Installé dans ce nouveau quartier, le père Joseph Lopez Haro, menuisier se met à vendre du poisson sur les marchés. Bizarrement, ma mère aime bien cet homme qui lui tient lieu de père.

Pendant la guerre, à Lyon, la population doit se nourrir de rutabagas, d’épluchures de patates, puis elle cherche sa pitance dans les poubelles. Ma mère et sa famille le font, également.
A seize ans, ma mère qui meurt de faim, fait la connaissance de mon père au fort de Bron et l’on sait la suite, plongés tous les deux, dans le tourbillon effroyable de la barbarie nazie.

DES PARENTS
Alors, mes parents vont s’appliquer à vivre, là, dans ce quartier très populaire. Mon père surtout, déraciné de sa terre natale, de son Alsace chérie. Après la guerre, des tickets de rationnement circulent encore quelques années et mes parents les utilisent.
Mon père trouve une place au haut-fourneau du Gaz de France, en plein essor. Et, à la sortie de sa journée harassante, il en recommence une autre. Il devient charbonnier et il livre des sacs de charbon qu’il porte sur son dos, chez des particuliers, au rez-de-chaussée, mais aussi, très souvent, dans les étages. Ce qui le change du bon air de la scierie alsacienne.
Après douze années de ce régime, il finit par attraper la silicose et il est reclassé jardinier à l’Ecole des Métiers de G.D.F. à Lyon, la Mouche, dans le quartier de Gerland. Il renaît à entretenir les jardins. Il tond la pelouse et greffe des roses.       

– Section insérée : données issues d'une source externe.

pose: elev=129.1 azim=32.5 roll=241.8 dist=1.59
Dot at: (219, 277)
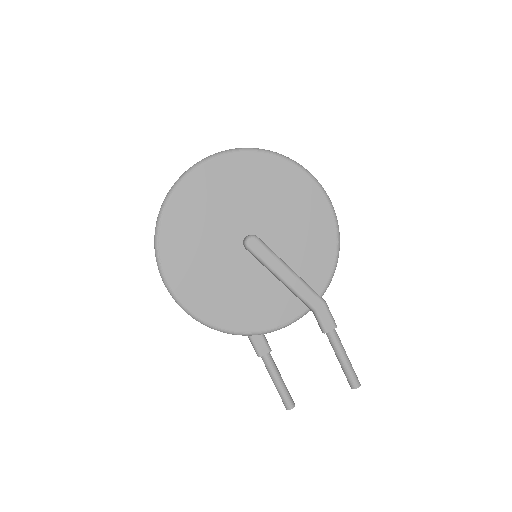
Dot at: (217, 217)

Dans le grand terrain attenant à notre logement, mon père exploite un immense potager. Cela lui permet de nourrir sa famille qui augmente au fil des ans par les naissances rapprochées de mes  frères et sœurs.
Après moi, ma mère accouche de Jean-Claude puis, chaque année, au sein de leur foyer vient une nouvelle bouche à nourrir. Nous sommes six enfants, trois filles et trois garçons. Nous dormons, tête-bêche couchés par deux, dans des lits disposés autour de celui des parents. Moi, je sommeille, près du poêle, dans la cuisine. Mes frères Jean-Claude et Jean-Paul, mes sœurs Jocelyne et Marie-Claude sont blonds comme les blés, presque blancs tels des Norvégiens, avec des yeux très bleus. Moi et Christian sommes les seuls à naître bruns comme ma mère, mais je possède les yeux verts de mon grand-père « Seppi ». J’hérite du visage de mon père et du sourire de ma mère.

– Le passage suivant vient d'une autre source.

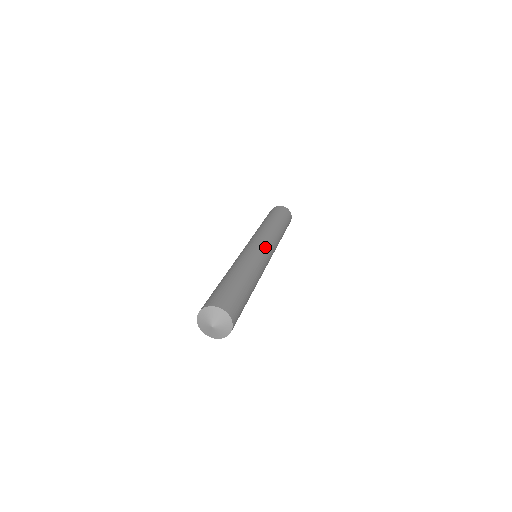
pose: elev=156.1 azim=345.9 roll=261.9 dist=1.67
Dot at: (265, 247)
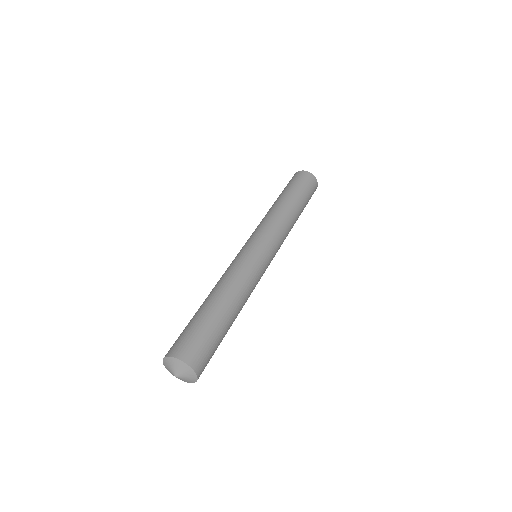
Dot at: (263, 248)
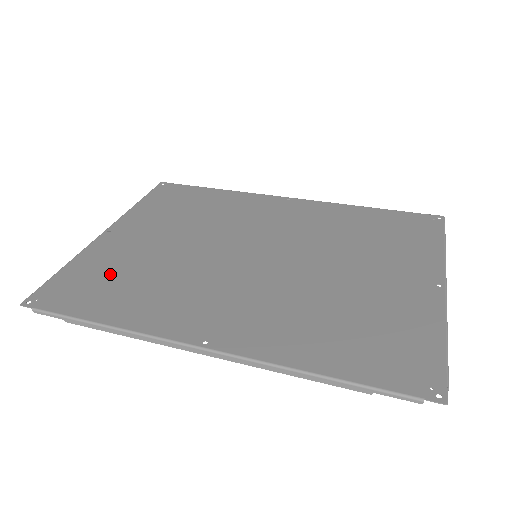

Je vais à l’école Place Général André. A cinq ans, je lis le journal couramment. Mon père dans ses moments de loisirs m’apprend à esquisser des sapins de Noël et des paysages de neige de son Alsace mais aussi des palmiers et des déserts, souvenirs de ‘sa’ guerre.

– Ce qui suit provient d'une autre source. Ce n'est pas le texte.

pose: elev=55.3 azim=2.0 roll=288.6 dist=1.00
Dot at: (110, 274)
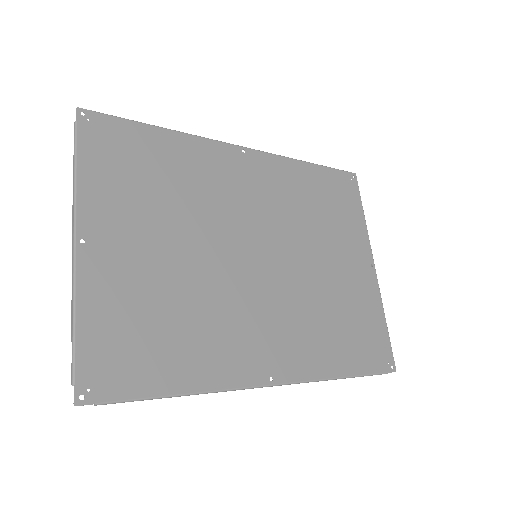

J’adore dessiner et je l’aime tant ce père magnifique, travailleur inlassable, qui, pour adoucir les tourments de ma mère et malgré ses longues journées de labeur, lave, étend et repasse le linge, prépare les repas, fait le marché et le jardin, les samedis et les dimanches. Ma mère raccommode, nous tricote des vêtements, nous aide à faire nos devoirs. Nous sommes toujours bien nourris et tenus impeccablement.
J’aime l’école particulièrement. Ce qui me passionne, c’est l’apprentissage de l’écriture, les mots de la langue française et la grammaire.

J’aime jouer avec le sens, la consonance et l’essence des mots, jongler avec le vocabulaire, j’aime écrire et lire... passionnément…

Par Dana Lang
Extrait de Les sanglots du vent, éditions La fontaine aux fées, septembre 2011.